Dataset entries
══════════
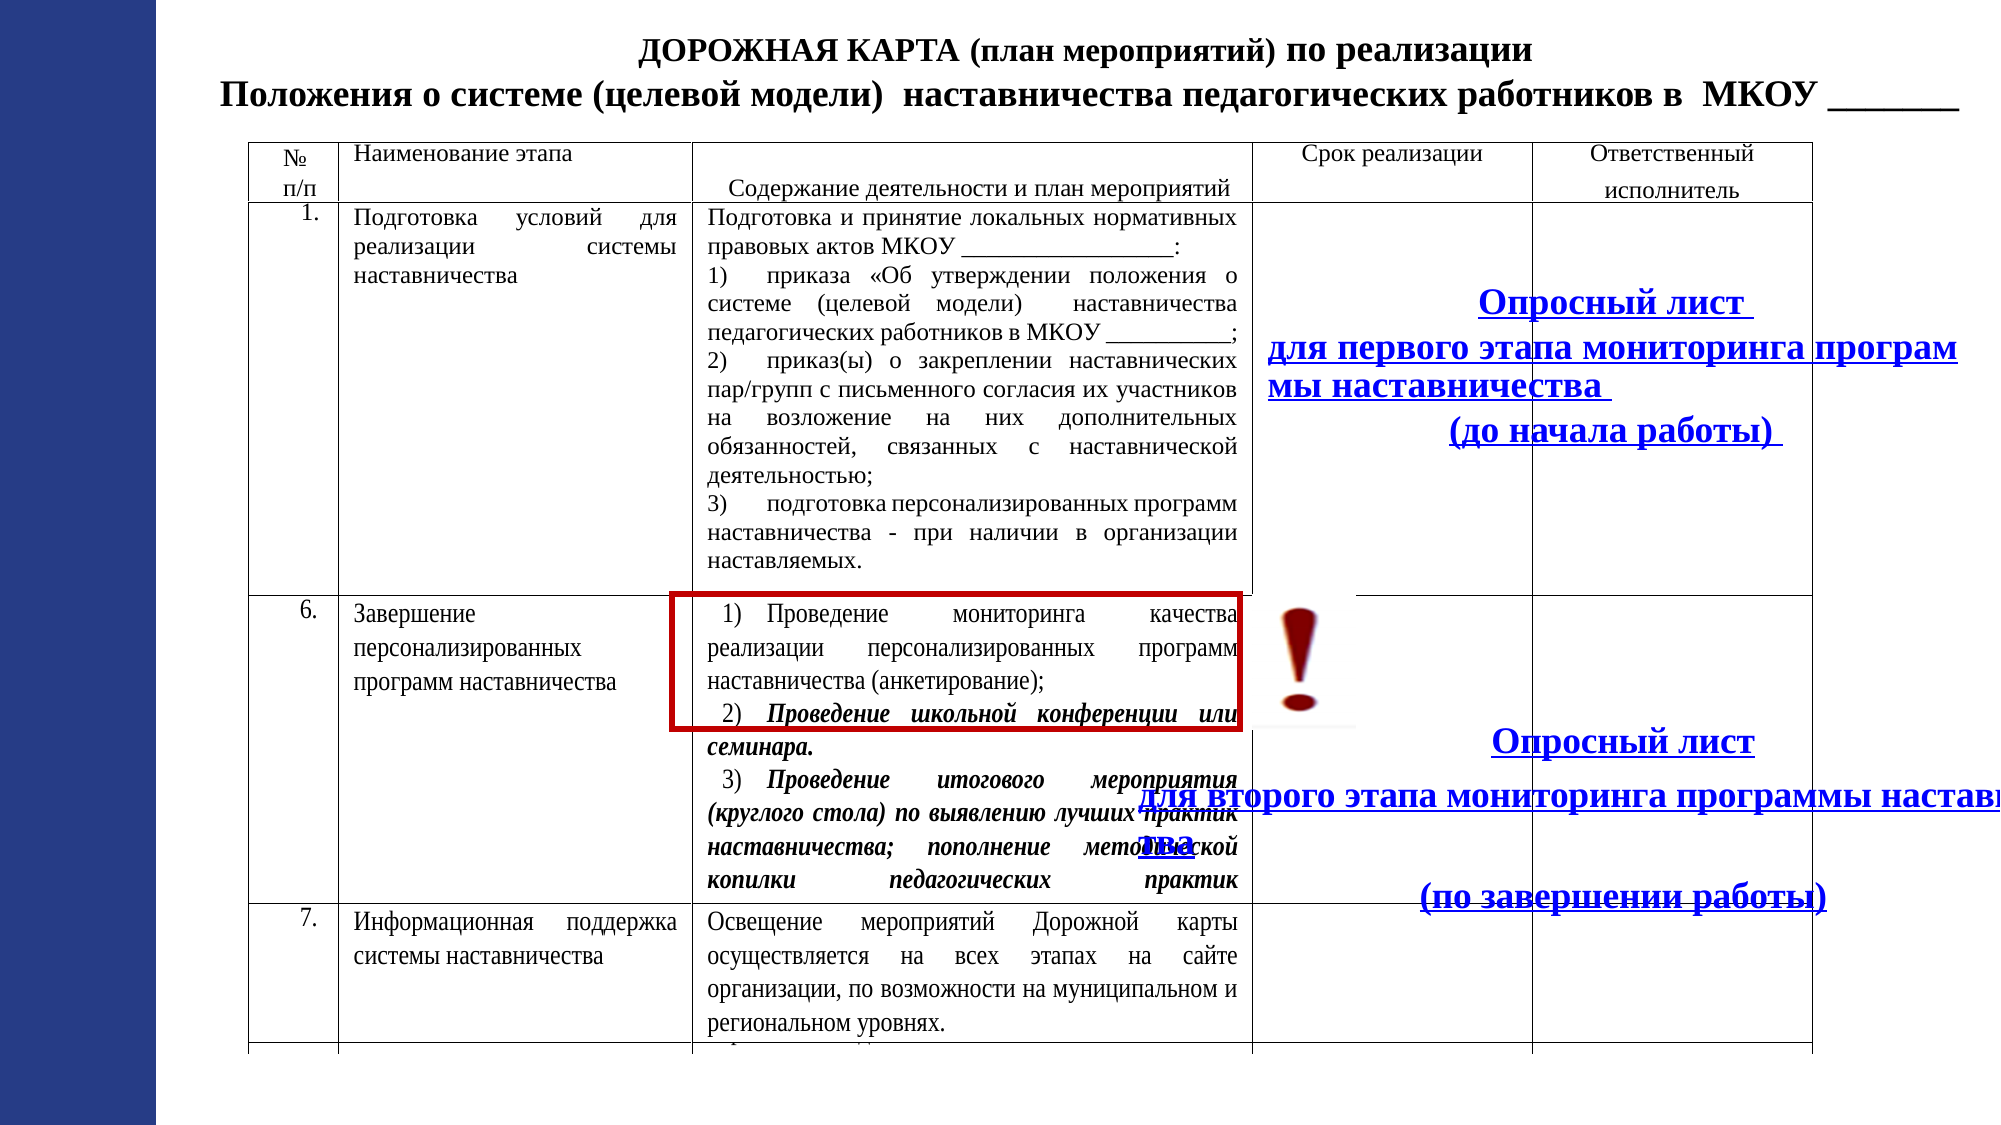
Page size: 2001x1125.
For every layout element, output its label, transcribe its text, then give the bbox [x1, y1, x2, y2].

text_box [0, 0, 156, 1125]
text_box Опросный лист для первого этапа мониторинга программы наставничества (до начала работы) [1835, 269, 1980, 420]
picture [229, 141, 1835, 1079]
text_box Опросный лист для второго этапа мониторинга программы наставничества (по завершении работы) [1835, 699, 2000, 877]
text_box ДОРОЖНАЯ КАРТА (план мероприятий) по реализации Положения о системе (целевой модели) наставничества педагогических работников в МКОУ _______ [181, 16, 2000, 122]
══════════
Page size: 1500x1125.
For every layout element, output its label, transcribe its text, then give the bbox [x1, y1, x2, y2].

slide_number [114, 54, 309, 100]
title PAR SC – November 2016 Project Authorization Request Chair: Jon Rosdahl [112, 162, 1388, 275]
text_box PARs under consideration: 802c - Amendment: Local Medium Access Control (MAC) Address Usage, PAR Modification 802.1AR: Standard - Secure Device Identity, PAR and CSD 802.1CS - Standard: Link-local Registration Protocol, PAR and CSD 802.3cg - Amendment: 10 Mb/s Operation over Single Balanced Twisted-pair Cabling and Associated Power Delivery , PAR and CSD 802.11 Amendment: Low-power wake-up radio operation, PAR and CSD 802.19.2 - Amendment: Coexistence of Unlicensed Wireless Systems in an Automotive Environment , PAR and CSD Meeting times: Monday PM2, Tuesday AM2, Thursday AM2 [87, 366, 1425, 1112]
══════════
• [Action item]
For the word "size", find every line in the data that holds it and copy that line.

• [Exercise output]
Page size: 2001x1125.
Page size: 1500x1125.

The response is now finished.